■ What you have to do
What is the number of lines in the data that hold the string "bold"? Reply with that number only.

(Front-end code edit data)
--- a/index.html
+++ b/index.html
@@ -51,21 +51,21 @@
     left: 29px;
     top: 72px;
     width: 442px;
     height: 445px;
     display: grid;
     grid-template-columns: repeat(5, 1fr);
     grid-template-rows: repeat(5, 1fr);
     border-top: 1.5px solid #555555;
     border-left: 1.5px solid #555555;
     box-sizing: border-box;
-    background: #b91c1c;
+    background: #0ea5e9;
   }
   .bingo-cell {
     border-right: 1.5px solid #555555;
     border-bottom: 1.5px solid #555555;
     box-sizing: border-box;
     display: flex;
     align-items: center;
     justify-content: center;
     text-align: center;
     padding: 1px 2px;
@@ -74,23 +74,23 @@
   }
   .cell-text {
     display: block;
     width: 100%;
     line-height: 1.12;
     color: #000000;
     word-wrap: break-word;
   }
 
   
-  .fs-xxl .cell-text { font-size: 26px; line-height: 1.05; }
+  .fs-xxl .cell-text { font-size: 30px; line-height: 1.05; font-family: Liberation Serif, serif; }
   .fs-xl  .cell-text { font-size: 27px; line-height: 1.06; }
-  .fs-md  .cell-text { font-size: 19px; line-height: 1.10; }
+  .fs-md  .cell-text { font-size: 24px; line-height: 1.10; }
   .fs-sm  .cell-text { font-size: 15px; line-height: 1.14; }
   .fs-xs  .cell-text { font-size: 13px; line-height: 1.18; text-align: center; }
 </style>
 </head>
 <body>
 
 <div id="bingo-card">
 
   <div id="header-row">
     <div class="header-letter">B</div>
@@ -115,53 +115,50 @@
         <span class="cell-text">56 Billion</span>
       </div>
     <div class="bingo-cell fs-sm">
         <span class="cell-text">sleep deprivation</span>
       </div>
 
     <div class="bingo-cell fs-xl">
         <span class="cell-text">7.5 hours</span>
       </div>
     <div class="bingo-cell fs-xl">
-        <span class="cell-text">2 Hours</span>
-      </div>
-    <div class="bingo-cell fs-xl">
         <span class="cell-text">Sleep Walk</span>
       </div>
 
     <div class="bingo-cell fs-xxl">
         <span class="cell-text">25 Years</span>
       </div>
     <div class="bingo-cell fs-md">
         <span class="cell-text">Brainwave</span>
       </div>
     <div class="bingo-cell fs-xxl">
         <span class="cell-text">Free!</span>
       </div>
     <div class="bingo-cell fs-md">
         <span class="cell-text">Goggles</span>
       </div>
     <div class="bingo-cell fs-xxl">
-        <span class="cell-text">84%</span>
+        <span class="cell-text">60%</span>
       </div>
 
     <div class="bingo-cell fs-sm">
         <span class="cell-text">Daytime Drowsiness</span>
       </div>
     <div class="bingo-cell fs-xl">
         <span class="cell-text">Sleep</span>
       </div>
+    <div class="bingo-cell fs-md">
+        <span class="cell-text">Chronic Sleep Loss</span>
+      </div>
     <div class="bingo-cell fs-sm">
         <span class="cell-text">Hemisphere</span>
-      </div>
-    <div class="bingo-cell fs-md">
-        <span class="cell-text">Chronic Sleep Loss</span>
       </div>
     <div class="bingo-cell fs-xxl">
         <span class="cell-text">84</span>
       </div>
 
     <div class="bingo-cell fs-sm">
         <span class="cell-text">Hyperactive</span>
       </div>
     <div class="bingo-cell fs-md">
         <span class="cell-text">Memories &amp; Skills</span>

* * *

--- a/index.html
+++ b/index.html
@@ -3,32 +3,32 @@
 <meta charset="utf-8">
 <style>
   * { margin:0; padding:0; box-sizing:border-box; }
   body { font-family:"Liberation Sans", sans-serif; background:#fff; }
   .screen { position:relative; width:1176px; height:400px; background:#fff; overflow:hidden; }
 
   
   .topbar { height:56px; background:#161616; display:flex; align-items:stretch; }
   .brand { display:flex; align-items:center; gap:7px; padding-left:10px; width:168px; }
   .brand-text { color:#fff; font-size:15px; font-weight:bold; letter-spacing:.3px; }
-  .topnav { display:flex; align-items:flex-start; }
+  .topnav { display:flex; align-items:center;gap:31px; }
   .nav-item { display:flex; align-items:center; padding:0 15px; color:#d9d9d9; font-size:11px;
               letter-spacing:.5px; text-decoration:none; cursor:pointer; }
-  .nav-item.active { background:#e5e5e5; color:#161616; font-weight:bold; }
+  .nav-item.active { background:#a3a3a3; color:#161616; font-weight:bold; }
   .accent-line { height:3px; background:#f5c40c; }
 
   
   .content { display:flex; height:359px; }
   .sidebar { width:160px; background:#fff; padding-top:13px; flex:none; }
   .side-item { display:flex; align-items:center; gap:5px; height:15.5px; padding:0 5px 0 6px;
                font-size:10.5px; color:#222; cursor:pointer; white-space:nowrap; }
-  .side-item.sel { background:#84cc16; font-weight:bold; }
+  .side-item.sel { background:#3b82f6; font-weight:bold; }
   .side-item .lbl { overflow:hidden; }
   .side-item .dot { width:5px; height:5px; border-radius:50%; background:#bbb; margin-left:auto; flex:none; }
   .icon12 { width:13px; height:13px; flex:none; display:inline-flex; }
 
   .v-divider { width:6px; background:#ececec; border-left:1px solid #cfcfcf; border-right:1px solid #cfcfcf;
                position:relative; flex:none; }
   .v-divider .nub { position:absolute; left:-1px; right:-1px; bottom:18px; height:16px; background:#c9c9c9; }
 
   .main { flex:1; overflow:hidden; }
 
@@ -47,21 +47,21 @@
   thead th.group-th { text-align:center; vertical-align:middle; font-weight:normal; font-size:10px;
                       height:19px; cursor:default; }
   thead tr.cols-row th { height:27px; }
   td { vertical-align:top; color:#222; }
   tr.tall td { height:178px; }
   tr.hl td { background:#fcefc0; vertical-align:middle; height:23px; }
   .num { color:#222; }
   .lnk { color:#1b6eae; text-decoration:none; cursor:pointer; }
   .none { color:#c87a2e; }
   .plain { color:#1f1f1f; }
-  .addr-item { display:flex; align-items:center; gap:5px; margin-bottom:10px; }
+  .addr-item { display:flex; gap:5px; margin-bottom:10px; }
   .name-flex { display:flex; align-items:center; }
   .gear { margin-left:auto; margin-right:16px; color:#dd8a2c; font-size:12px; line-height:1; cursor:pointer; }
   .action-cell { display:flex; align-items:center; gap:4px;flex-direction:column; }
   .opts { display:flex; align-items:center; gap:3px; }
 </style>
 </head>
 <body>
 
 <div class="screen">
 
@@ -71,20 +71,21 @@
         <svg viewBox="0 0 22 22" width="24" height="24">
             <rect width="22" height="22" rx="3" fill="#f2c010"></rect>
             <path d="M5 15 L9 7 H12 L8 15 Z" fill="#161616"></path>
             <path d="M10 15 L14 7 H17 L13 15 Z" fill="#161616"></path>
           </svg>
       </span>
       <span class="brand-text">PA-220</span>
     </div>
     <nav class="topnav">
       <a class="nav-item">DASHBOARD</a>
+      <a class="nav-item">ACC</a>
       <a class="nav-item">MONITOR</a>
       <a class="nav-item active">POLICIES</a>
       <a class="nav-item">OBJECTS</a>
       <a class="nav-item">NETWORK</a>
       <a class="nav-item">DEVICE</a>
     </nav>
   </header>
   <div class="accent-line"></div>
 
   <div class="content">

■ Answer box
5